The fact that our relationship to Balochistan be mediated through a building instead of a real and equal relationship with the Baloch people is the problem. Should the government’s response to the attack not have been to insist upon creating a functional and equal relationship with the Baloch people, instead of insisting that the Ziarat Residency will be rebuilt within three months?

‘Heritage’ is always a contested issue. Historian Benedict Anderson’s old adage that “nations are imagined communities” requires repetition. Because national heritage is something that the state tries to impose on people, some (significant) groups continue to contest it. This contestation is fairly obvious in Pakistan. Statements by the Pakistan Muslim League-Nawaz (PML-N) leadership insisting that the “PkMAP general secretary had offended the millions of patriotic Baloch” are quite meaningless. The so-called trust of the Baloch in the Pakistani state can be determined from the low turnout in the 2013 General Elections. The percentage of votes cast in six Baloch districts remained below 15 percent. That the PkMAP actually won the NA seat from Ziarat and still felt it necessary not to condemn the Ziarat Residency attack requires contemplation in this context.

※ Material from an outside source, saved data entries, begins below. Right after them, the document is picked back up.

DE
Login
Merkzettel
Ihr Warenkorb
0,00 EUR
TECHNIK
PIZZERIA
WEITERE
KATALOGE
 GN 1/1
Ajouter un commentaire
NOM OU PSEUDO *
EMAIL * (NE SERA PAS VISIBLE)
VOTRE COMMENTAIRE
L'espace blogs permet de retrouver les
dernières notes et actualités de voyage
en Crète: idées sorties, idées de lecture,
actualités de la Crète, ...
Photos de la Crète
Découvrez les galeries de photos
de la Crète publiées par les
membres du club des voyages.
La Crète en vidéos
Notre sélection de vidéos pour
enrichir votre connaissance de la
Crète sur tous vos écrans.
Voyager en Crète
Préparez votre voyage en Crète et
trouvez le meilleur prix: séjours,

Moreover, if the same sentiments of ‘national heritage’ are to be consistently employed, then much more tears need to be shed regarding the over 2,000-year-old Hinglaj Temples, threatened not by Baloch nationalists, but the Hingol Dam being constructed by the Pakistan government against local opposition which calls on it to “preserve heritage and ecology”. Heritage formation is selective and exclusive: the state handpicks “heritage symbols” which affirm the nationalist historical narrative. The question is: where and how do we form our opinion about an event from?

Personally, I do not see much tactical or symbolic purpose gained from the BLA attack on the Ziarat Residency. But the question is whether I mourn the loss of the building more than I mourn the situation in Balochistan?

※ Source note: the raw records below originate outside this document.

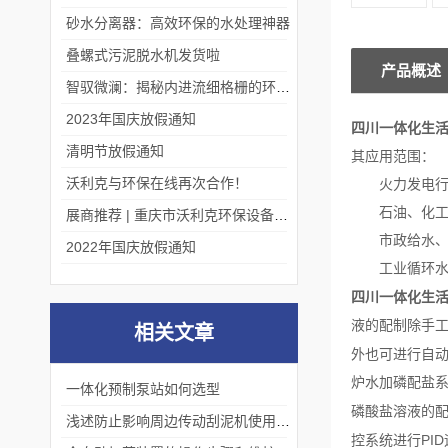
砂水分离器：高效环保的水处理神器
叠螺式污泥脱水机发货啦
产品概述
智驭微澜：揭秘内进流细格栅的环保艺术
2023年国庆放假通知
四川一体化生
清明节放假通知
其
应用范围：
沃利克与环保在线再次合作！
火力发电行业
石油、化工行
展商推荐 | 重庆市沃利克环保设备有限公司邀您关注第四届中国长环会
市政给水、游
2022年国庆放假通知
工业循环水、
四川一体化生
液的配制除手
相关文章
外也可进行自
炉水加磷配盐
一体化预制泵站如何选型
磷酸盐溶液的
浅述防止影响周边传动刮泥机使用效果的方法
PID
控系统进行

That Jinnah stayed at a certain location does not make it sacred. If so there are a few apartments in London and Bombay that the Pakistani state needs to declare ‘national heritage’ too. This is not the point. Rather it is that the discourse around the two attacks shows the skewed vision with which we look at events. The Quetta attack shows once again that Balochistan is burning, but it is only the burning of the Ziarat Regency that most of the media and national politicians chose to care about, even trying to suggest that both attacks were by the BLA, despite the LeJ admission.

The bombing of the residency at Ziarat is not the biggest issue in Balochistan. One must speak about missing persons, the ‘kill-and-dump’ and elections held under military occupation before one begins to speak about a destroyed building. Living people must take precedence over buildings. If not Balochistan will continue to burn as we spend all our energies trying to reconstruct the Ziarat Regency “exactly as it was before”.